··· SELECTED EXTRACT ···

Observations from the layout code

  • All the number buttons( 0 - 9 ) are associated with click handler NumberPressed().
  • All the operand buttons( +, -, *, / ) are associated with click handler OperatorPressed().
  • The "=" button is associated with click handler EqualPressed().
  • The "C" button is associated with click handler ClearPressed().
  • The "mic" button is associated with click handler RecordClicked().


Basic Calculator Code

In the solution explorer find MainPage.xaml.cs file, and open it by double clicking. This file contains the c# code for your application. Hence unless we create a new class, all our implementation code will be written in this file only.

Implementation of calculator functions are based on stack.

  • When user inputs a number push it onto stack.
  • When user inputs an operator push it onto stack.
  • When user inputs = pop top three items from the stack and perform operation.

Following is the implementation for push, Pop and PerformOperation methods for the stack.

//List of strings to hold items
private List<string> myStack = new List<String>();
 
//Boolean to check if user is in middle of typing a number
private bool isInMiddleOfTyping = false;
 
//Push Method
private void Push(string myValue)
{
//Make null check before pushing operand
if (myValue != null)
{
myStack.Add(myValue);
}
}
 
//Pop method
private String Pop()
{
string value = null;
//Make sure stack is not empty before popping an item
if (myStack.Count > 0)
{
value = myStack.ElementAt(0);
myStack.RemoveAt(0);
}
return value;
}
 
//Perform operation method
private string PerformOperation()
{
float result = 0;
int firstOperand = 0;
int secondOperand = 0;
string myOperator = null;
string topOfStack = pop();
if (topOfStack != null && int.TryParse(topOfStack, out firstOperand))
{
topOfStack = pop();
if (topOfStack != null)
{
myOperator = topOfStack;
topOfStack = pop();
if (topOfStack != null && int.TryParse(topOfStack, out secondOperand))
{
if (myOperator.Equals("+"))
{
result = firstOperand + secondOperand;
}
else if (myOperator.Equals("-"))
{
result = firstOperand - secondOperand;
}
else if (myOperator.Equals("*"))
{
result = firstOperand * secondOperand;
}
else if (myOperator.Equals("/"))
{
if (secondOperand == 0)
result = 0;
else
result = (float)firstOperand / (float)secondOperand;
}
else
{
ClearStack();
}
}
else
{
ClearStack();
}
}
else
{
ClearStack();
}
}
else
{
ClearStack();
}
return result.ToString();
}
 
//ClearStack Method
private void ClearStack()
{
myStack.Clear();
resultTextBox.Text = "0";
isInMiddleOfTyping = false;
}

We have four click handlers

  • For number buttons ( 0 - 9 )
private void NumberPressed(object sender, RoutedEventArgs e)
{
//Cast the sender to button type
Button myButton = (Button)sender;
//get number displayed on the button
String pressedValue = myButton.Content.ToString();
 
//if user was in middle of typing the number keep appending to the typed number else replace the default "0" with pressed number on display text box
if (isInMiddleOfTyping)

···

- [ACTIVITY 1] Can you write out the part of the calculator tutorial between "Observations from the" and "this file only.", inclusive?
- [ACTIVITY 2] What comes next in the calculator tutorial? Write it, starting right after its last line.

··· PROVIDED DATA ···

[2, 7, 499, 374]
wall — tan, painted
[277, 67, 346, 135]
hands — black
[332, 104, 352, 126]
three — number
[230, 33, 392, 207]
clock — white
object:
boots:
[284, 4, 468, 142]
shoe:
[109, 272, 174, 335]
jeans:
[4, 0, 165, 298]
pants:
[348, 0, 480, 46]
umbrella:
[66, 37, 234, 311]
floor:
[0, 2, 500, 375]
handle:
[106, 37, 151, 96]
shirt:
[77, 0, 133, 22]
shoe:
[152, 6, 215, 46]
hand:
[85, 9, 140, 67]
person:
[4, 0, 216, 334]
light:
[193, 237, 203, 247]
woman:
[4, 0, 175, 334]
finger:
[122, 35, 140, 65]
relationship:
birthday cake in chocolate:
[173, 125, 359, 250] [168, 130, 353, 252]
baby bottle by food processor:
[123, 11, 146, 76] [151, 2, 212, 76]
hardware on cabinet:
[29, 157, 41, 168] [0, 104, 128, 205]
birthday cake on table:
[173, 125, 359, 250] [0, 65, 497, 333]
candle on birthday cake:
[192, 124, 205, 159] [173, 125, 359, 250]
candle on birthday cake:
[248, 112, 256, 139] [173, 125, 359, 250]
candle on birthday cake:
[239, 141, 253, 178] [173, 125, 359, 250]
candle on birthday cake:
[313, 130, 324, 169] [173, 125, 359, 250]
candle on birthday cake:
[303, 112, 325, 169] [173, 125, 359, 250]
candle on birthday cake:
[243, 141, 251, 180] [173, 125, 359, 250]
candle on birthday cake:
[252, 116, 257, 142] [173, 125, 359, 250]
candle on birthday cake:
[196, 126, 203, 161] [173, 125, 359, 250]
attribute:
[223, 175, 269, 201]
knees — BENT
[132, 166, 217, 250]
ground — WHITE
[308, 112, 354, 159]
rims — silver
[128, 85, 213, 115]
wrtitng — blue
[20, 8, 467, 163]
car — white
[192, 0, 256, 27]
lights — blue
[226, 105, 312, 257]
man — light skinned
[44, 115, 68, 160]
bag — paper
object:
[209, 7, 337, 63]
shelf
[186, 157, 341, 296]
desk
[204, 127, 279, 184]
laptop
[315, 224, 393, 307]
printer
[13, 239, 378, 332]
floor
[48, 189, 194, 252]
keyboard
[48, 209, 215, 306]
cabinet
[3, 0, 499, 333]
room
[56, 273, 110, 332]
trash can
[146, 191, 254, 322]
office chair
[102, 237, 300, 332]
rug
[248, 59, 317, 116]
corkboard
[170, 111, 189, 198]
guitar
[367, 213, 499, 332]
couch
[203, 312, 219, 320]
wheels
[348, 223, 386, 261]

···

- [TASK RESPONSE 1]
Observations from the layout code

  • All the number buttons( 0 - 9 ) are associated with click handler NumberPressed().
  • All the operand buttons( +, -, *, / ) are associated with click handler OperatorPressed().
  • The "=" button is associated with click handler EqualPressed().
  • The "C" button is associated with click handler ClearPressed().
  • The "mic" button is associated with click handler RecordClicked().


Basic Calculator Code

In the solution explorer find MainPage.xaml.cs file, and open it by double clicking. This file contains the c# code for your application. Hence unless we create a new class, all our implementation code will be written in this file only.

- [TASK RESPONSE 2]
{
resultTextBox.Text = resultTextBox.Text + pressedValue;
}
else
{
resultTextBox.Text = pressedValue;
}
isInMiddleOfTyping = true;
}
  • For operation buttons ( +, -, *, / )
private void OperatorPressed(object sender, RoutedEventArgs e)
{
push(resultTextBox.Text);
resultTextBox.Text = "0";
if (myStack.Count == 3)
{
String intermediateResult = PerformOperation();
if (intermediateResult != null)
push(intermediateResult);
}
Button myButton = (Button)sender;
push(myButton.Content.ToString());
isInMiddleOfTyping = false;
}
  • For "=" button which implies "Perform Operation"
private void EqualPressed(object sender, RoutedEventArgs e)
{
//push second operand onto the stack
Push(resultTextBox.Text);
 
//perform operation over top three items of stack
resultTextBox.Text = performOperation();
}
  • For "C" button.
private void ClearPressed(object sender, RoutedEventArgs e)
{
ClearStack();
}


Adding Voice Commands Feature

Now that we have implemented all basic calculator functions, let us add speech functionality to our application. We will start by adding Voice Command feature so that our application can be launched using Voice Commands.
For that we need to:

  • Create a Voice Command Definition(VCD) file.
  • Register the VCD file with Windows Phone OS.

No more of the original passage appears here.